Interrogation in the Norwegian Police

Human rights and the rule of law are fundamental for all states. It is essential that states also ensure that human rights are respected by the police in their daily work and in investigating crime.

Wrongful convictions and the entailing wrongful sentences represent fundamental human rights’ violations by states. Unfortunately, one can find too many examples throughout history where inadequate or poor police work has led to wrongful convictions. A fair and just investigation is the stepping stone to secure a fair and due process in the end. False evidence presented by investigators in order to get a confession is not acceptable.
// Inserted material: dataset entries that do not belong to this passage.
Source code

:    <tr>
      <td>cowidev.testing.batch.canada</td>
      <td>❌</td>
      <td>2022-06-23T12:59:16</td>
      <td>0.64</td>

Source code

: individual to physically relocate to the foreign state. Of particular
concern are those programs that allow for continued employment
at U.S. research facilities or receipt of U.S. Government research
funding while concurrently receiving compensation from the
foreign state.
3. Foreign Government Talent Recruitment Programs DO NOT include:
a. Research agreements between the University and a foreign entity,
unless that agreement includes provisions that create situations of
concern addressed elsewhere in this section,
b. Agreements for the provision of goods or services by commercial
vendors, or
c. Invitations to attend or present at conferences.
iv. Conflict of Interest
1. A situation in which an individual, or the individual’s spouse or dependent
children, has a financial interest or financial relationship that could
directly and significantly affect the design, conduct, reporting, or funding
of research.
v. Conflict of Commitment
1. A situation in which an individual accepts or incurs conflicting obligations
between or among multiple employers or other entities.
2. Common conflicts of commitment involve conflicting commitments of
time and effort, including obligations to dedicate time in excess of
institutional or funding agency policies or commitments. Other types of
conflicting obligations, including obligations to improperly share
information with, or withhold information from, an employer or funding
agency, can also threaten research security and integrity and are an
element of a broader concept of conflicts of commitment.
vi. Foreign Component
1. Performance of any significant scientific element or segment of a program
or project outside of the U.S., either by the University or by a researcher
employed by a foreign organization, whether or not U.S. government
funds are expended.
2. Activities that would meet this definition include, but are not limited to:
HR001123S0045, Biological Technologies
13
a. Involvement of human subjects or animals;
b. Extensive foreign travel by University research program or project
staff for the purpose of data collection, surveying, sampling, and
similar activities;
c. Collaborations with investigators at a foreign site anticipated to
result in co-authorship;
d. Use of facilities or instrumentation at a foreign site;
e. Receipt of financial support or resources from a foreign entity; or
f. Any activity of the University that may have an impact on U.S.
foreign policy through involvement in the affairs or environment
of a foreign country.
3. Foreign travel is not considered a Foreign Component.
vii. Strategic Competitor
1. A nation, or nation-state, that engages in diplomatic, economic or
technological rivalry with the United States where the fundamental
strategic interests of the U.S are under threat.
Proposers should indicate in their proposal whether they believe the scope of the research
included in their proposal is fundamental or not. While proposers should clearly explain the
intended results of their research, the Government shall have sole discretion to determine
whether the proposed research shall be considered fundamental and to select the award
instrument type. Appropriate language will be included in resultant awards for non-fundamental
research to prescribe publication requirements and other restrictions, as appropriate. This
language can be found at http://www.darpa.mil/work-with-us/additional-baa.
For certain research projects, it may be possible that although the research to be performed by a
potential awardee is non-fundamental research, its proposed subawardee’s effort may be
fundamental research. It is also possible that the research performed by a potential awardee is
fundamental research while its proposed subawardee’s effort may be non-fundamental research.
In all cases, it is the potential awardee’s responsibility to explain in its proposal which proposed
In Norway, cases of wrongful convictions have resulted in an increased focus on the police’s interrogating and questioning techniques. In order to avoid wrongful convictions, it is vital to ensure questioning methods that are based on the presumption of innocence and a neutral investigation. When these basic human rights principles are not followed, it is not only detrimental for the individual’s destiny but it is also a violation of the individual’s rights. Over time, the state’s violation of human rights poses a serious threat to the population’s confidence in the police and the investigating authorities.

A method evolved in Norway for questioning in criminal cases provides investigators with the necessary knowledge and competence in how to avoid leading questions and biased opinions. This includes open-ended questions without a clear direction. Such questions make it easier to verify the information obtained from the questioning session with other evidence in the case. It is Norway’s experience that this technique has revealed many «false» confessions from suspects. Almost two decades with the Norwegian method have also proven that the quality of the statements is enhanced. This gives a higher value of an interview report since it provides more verifiable information.

The fact that also the prosecutors are trained with the same skillset as the investigators in the police, results in an extra safety net. This way, if wrongful concessions are not disclosed in the preliminary phase of the investigation, they can also be disclosed during the trial.

Many other countries use the same method in their national systems. Norway is currently working with the United Nations’s Secretariat to implement this questioning technique in the United Nations Strategic Guidance Framework that is used for capacity building of national police services in different United Nations’ Peacekeeping Operations.”